Question

The tuning circuit of a radio receiver has a resistance of \[50\text{ }\Omega \] , an inductor of \[10\text{ mH}\] and a variable capacitor. A \[1\text{ MHz}\] radio wave produces a potential difference of \[\text{0}\text{.1 mV}\] . The value of the capacitor to produce resonance is (take \[{{\pi }^{\text{2}}}=10\] )
(A) \[2.5\text{ pF}\]
(B) \[\text{5}\text{.0 pF}\]
(C) \[25\text{ pF}\]
(D) \[\text{50 pF}\]

Answer 1

Hint: A tuning circuit consists of an inductor and a capacitor, usually in parallel. Either the inductance of the inductor or the capacitance of the capacitor must be able to be varied. By varying either the capacitance or inductance the resonant frequency of the circuit is varied. When the resonant frequency matches an incoming signal, for example, the carrier wave of your favourite radio station, then the circuit is tuned to that frequency and the radio program can be heard.

Formula Used:
\[f\text{=}\dfrac{1}{2\pi \sqrt{LC}}\]

Complete step by step answer:
We have been given that,
Resistance present in the tuning circuit, \[(R)=50\text{ }\Omega \]
Value of Inductor in the circuit, \[(L)=10\text{ mH=10}\times \text{1}{{\text{0}}^{\text{-3}}}\text{H=1}{{\text{0}}^{\text{-2}}}H\] since we know that \[1\text{mH=1}{{\text{0}}^{\text{-3}}}\text{H}\]
Frequency of oscillation of the tuning circuit, \[(f)=1\text{ MHz=1}{{\text{0}}^{\text{6}}}Hz\] since we know that \[1\text{ MHz=1}{{\text{0}}^{\text{6}}}Hz\]
Potential difference produced by the circuit, \[\text{(V)=0}\text{.1 mV}\]
Let the value of capacitance of the circuit be \[\text{C farads}\] .
Now, a tuning circuit operates in the condition of resonance and we know that the expression for the resonant frequency of a circuit having an inductor and a capacitor is
\[f\text{=}\dfrac{1}{2\pi \sqrt{LC}}\] where the symbols have their meaning as discussed above.
Squaring both sides of this expression, we get \[{{f}^{2}}\text{=}\dfrac{1}{4{{\pi }^{2}}LC}\]
Rearranging the terms a little bit, we can say that \[C=\dfrac{1}{4{{\pi }^{2}}{{f}^{2}}L}\]
Substituting the values given to us in the above expression, we get
\[\begin{align}
  & C=\dfrac{1}{4{{\pi }^{2}}\times {{({{10}^{6}})}^{2}}\times ({{10}^{-2}})} \\
 & \Rightarrow C=\dfrac{1}{4\times 10\times {{10}^{12}}\times {{10}^{-2}}}(\because {{\pi }^{\text{2}}}=10) \\
 & \Rightarrow C=0.25\times {{10}^{-11}}F \\
 & \Rightarrow C=2.5pF(\because 1pF={{10}^{-12}}F) \\
\end{align}\]
Hence we can see that the correct option is (A).
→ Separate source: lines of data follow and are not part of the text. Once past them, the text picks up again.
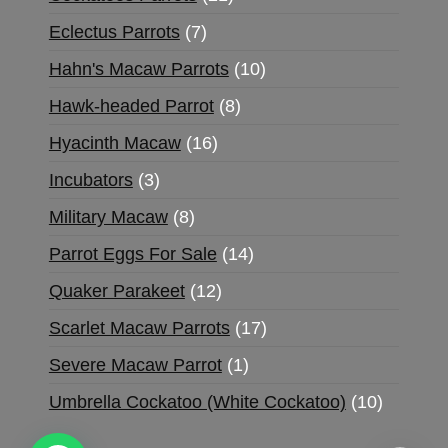
Eclectus Parrots
7
Hahn's Macaw Parrots
10
Hawk-headed Parrot
8
Hyacinth Macaw
16
Incubators
3
Military Macaw
8
Parrot Eggs For Sale
14
Quaker Parakeet
12
Scarlet Macaw Parrots
17
Severe Macaw Parrot
1
Umbrella Cockatoo (White Cockatoo)
10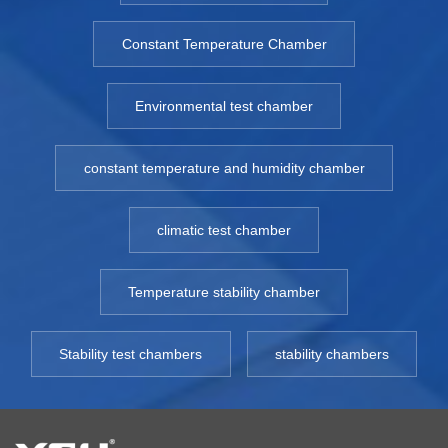
Constant Temperature Chamber
Environmental test chamber
constant temperature and humidity chamber
climatic test chamber
Temperature stability chamber
Stability test chambers
stability chambers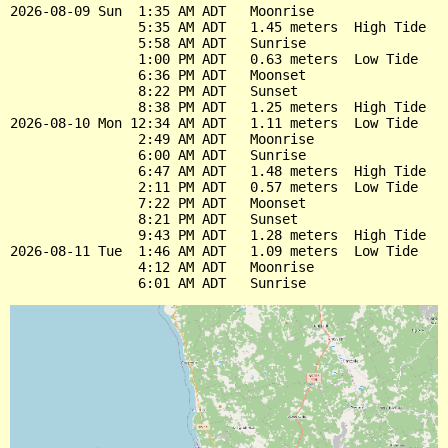
2026-08-09 Sun  1:35 AM ADT   Moonrise

                5:35 AM ADT   1.45 meters  High Tide

                5:58 AM ADT   Sunrise

                1:00 PM ADT   0.63 meters  Low Tide

                6:36 PM ADT   Moonset

                8:22 PM ADT   Sunset

                8:38 PM ADT   1.25 meters  High Tide

2026-08-10 Mon 12:34 AM ADT   1.11 meters  Low Tide

                2:49 AM ADT   Moonrise

                6:00 AM ADT   Sunrise

                6:47 AM ADT   1.48 meters  High Tide

                2:11 PM ADT   0.57 meters  Low Tide

                7:22 PM ADT   Moonset

                8:21 PM ADT   Sunset

                9:43 PM ADT   1.28 meters  High Tide

2026-08-11 Tue  1:46 AM ADT   1.09 meters  Low Tide

                4:12 AM ADT   Moonrise
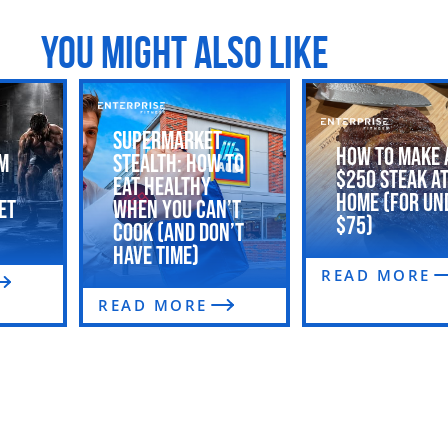
YOU MIGHT ALSO LIKE
Supermarket
How to Make 
m
Stealth: How to
$250 Steak a
Eat Healthy
Home (For Un
et
When You Can’t
$75)
Cook (and Don’t
Have Time)
READ MORE
READ MORE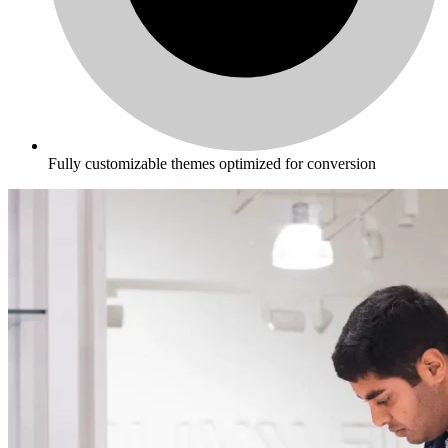
Fully customizable themes optimized for conversion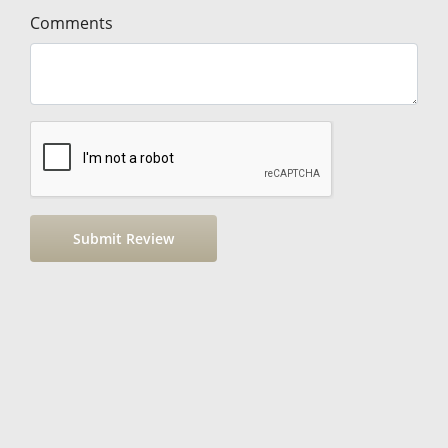
Comments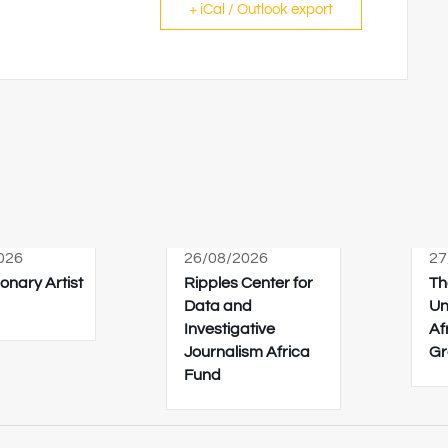
+ iCal / Outlook export
026
26/08/2026
27
onary Artist
Ripples Center for
Th
Data and
Un
Investigative
Af
Journalism Africa
Gr
Fund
Note: We have also been given the values of the resistance and the potential difference in the circuit when we didn’t need them at all in our solution. This is a tactic of the examiner, to give a lot of data so that the student gets intimidated and makes a mistake. Many students find the impedance of the circuit with the resistance and the inductance given. You should keep in mind that oscillations in a circuit only take place between the capacitor and the inductor.